The ruling has not settled the debate over whether her breakthrough was real, though.

Obokata herself at the time of the announcement of STAP said she repeated her experiments numerous times, such was the incredulity she had towards the simplicity and efficacy of the technique. She almost couldn’t believe it herself, and delayed reporting her findings because she feared the prospect of being humiliated. Do you think a young researcher would throw away her career on a fatuous hoax which she knew would be rigorously followed up? Do you think a recent (2011) PhD graduate who studied at Harvard Medical School wouldn’t know how to perform a simple experiment without employing meticulous methodology?

Is it just possible that, by enlisting the help of the corporate media, a Big Pharma hatchet job has occurred? Lets face it- if you had discovered a cure for all diseases, don’t you think some pharmaceutical companies (which prosper from mass dependency and medicalisation), indeed, the whole monolith of medical hierarchy would take exception to your work? Enough to denigrate a young researcher’s career? 

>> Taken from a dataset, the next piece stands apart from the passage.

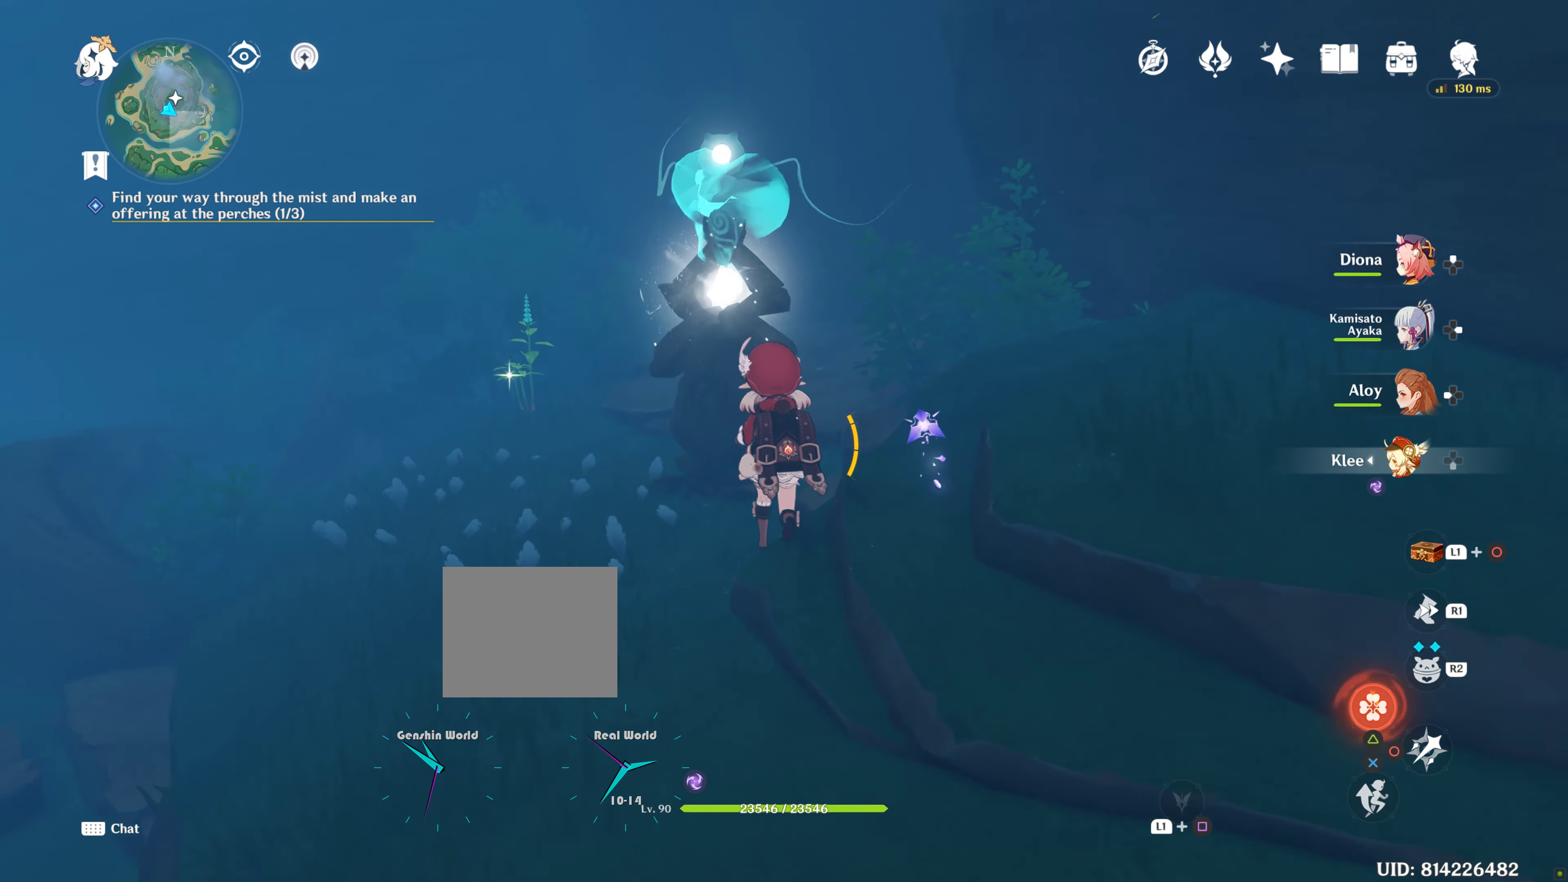
{"buttons": [], "left_stick": "center", "right_stick": "center", "events": [[33, "left_stick", "center"], [33, "right_stick", "up"], [167, "right_stick", "center"]]}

Likewise, if a group of eclectic medical people said that to be healthy you didn’t need a host of expensive drugs and treatments; that the body heals itself; that good water, natural foods, herbs, sanitation, security, good housing, activity, sunlight and clean air were all that is necessary to “cure” the diseases of the industrial world; cancer, diabetes, heart disease, mental illness; don’t you think the pharmaceutical companies and the high priests in white coats might take exception to that? Enough to denigrate naturopathic vocations too?